Dunque la legge: "ama Dio e il prossimo" data da Gesù è la più grande e la unica vera, perché non è una legge, ma il richiamo per l’uomo ad essere pienamente umano. Questa è la vera salvezza. Poi a me convince l’idea che per favorire ciò, Dio s’incarni, dimostrando quello che si diceva: per Dio l’uomo è talmente prezioso e lo considera quale valore supremo, lo sente talmente suo figlio e uguale a se stesso, che non disdegna di entrare nella sua storia, nella sua casa, nella sua corporeità. Questo è un "vero" Dio. Se, come abbiamo detto, il valore di una religione è quello di unire l’uomo a Dio, non c’è religione più grande di quella che adora un Dio misericordioso verso i suoi figli, che Lui stesso va alla ricerca della pecorella smarrita. Per contrario, un Dio che se ne stesse tranquillo nel suo spazio sacro a guardare da lì il dibattersi dei suoi figli in mezzo ai flutti del male, senza fare nulla, se non lanciare avvertimenti e regole o chiedere in un momento così difficile di sacrificare qualcosa… a me personalmente mi deprimerebbe.
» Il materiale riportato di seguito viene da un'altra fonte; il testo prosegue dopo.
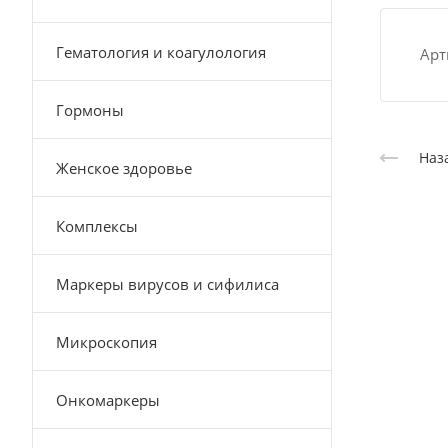
Гематология и коагулология
Арт
Гормоны
Наз
Женское здоровье
Комплексы
Маркеры вирусов и сифилиса
Микроскопия
Онкомаркеры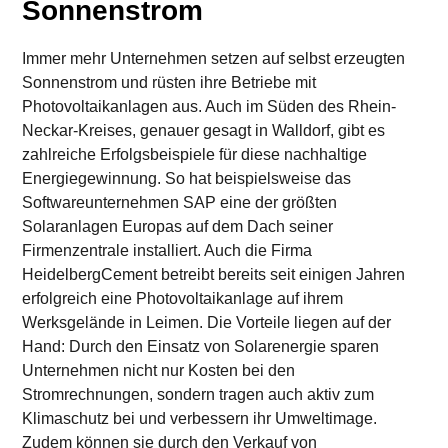
Sonnenstrom
Immer mehr Unternehmen setzen auf selbst erzeugten
Sonnenstrom und rüsten ihre Betriebe mit
Photovoltaikanlagen aus. Auch im Süden des Rhein-
Neckar-Kreises, genauer gesagt in Walldorf, gibt es
zahlreiche Erfolgsbeispiele für diese nachhaltige
Energiegewinnung. So hat beispielsweise das
Softwareunternehmen SAP eine der größten
Solaranlagen Europas auf dem Dach seiner
Firmenzentrale installiert. Auch die Firma
HeidelbergCement betreibt bereits seit einigen Jahren
erfolgreich eine Photovoltaikanlage auf ihrem
Werksgelände in Leimen. Die Vorteile liegen auf der
Hand: Durch den Einsatz von Solarenergie sparen
Unternehmen nicht nur Kosten bei den
Stromrechnungen, sondern tragen auch aktiv zum
Klimaschutz bei und verbessern ihr Umweltimage.
Zudem können sie durch den Verkauf von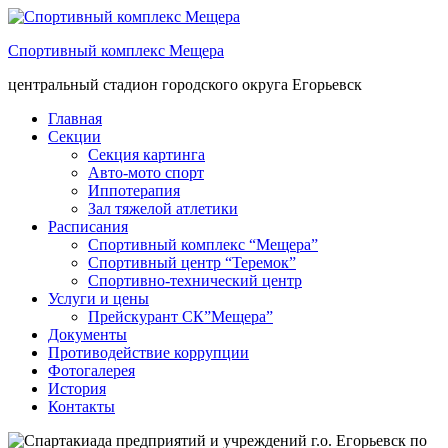
Спортивный комплекс Мещера
центральный стадион городского округа Егорьевск
Главная
Секции
Секция картинга
Авто-мото спорт
Иппотерапия
Зал тяжелой атлетики
Расписания
Спортивный комплекс “Мещера”
Спортивный центр “Теремок”
Спортивно-технический центр
Услуги и цены
Прейскурант СК”Мещера”
Документы
Противодействие коррупции
Фотогалерея
История
Контакты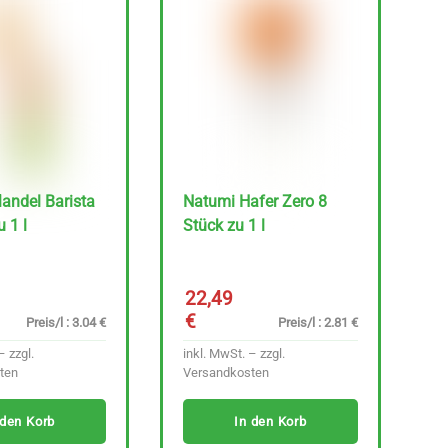
andel Barista
Natumi Hafer Zero 8
 1 l
Stück zu 1 l
22,49
€
Preis/l : 3.04 €
Preis/l : 2.81 €
– zzgl.
inkl. MwSt. – zzgl.
ten
Versandkosten
 den Korb
In den Korb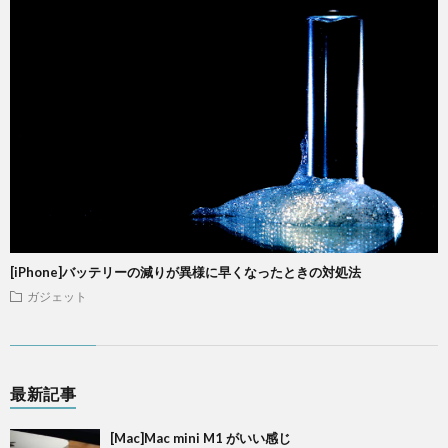
[iPhone]バッテリーの減りが異様に早くなったときの対処法
ガジェット
最新記事
[Mac]Mac mini M1 がいい感じ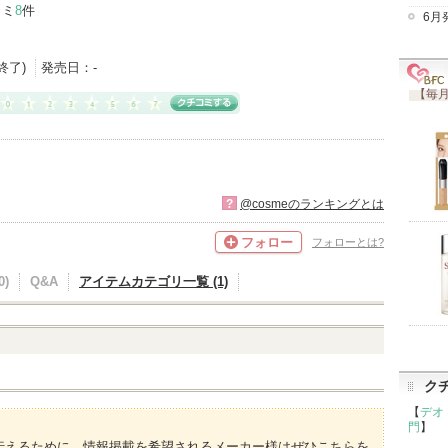
コミ
8
件
6月
産終了)
発売日：
-
【毎月
?
@cosmeのランキングとは
フォロー
フォローとは?
)
Q&A
アイテムカテゴリ一覧 (1)
ク
【
デオ
門
】
伝えるために、情報掲載を希望されるメーカー様はぜひこちらを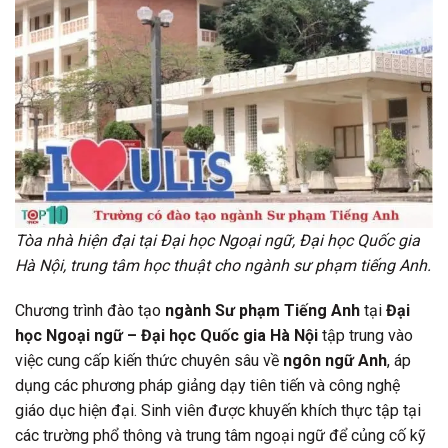
Tòa nhà hiện đại tại Đại học Ngoại ngữ, Đại học Quốc gia
Hà Nội, trung tâm học thuật cho ngành sư phạm tiếng Anh.
Chương trình đào tạo
ngành Sư phạm Tiếng Anh
tại
Đại
học Ngoại ngữ – Đại học Quốc gia Hà Nội
tập trung vào
việc cung cấp kiến thức chuyên sâu về
ngôn ngữ Anh
, áp
dụng các phương pháp giảng dạy tiên tiến và công nghệ
giáo dục hiện đại. Sinh viên được khuyến khích thực tập tại
các trường phổ thông và trung tâm ngoại ngữ để củng cố kỹ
Col Dio cristiano, insomma, abbiamo una religione «al contrario»: è Dio che è religioso verso l’uomo. Il Dio cristiano è l’unico che ha a cuore la salvezza dell’uomo (più dell’uomo stesso), ed è l’unico che solidarizza e si compromette con gli uomini dimostrando che è l’unico Dio capace di morire pur di salvare il bene più prezioso che possiede: i suoi figli uomini; e si noti "tutti" i suoi figli, e non solo quelli che sono circoncisi, o solo quelli non mangiano maiale, o solo quelli che immolano un capro, ecc. Salva "tutti" coloro che lo amano e anche i suoi stessi nemici: fa sorgere il suo sole su buoni e cattivi. Questo sì che è un "Dio" e "vero", altro che quelli che stanno solo a guardare, a giudicare ed ad aspettare il fumo del bue ucciso.

La mia risposta dunque segue il principio iniziale. Se invece si ritiene che la prassi religiosa (circoncisione, osservanza pedissequa di leggi, regole, culti, e metterei anche andare a messa la domenica…) sia più importante dell’uomo, allora non saprei rispondere, perché sarebbe una religione che non m’interessa. Questa è la mia «opinione», caro lettore.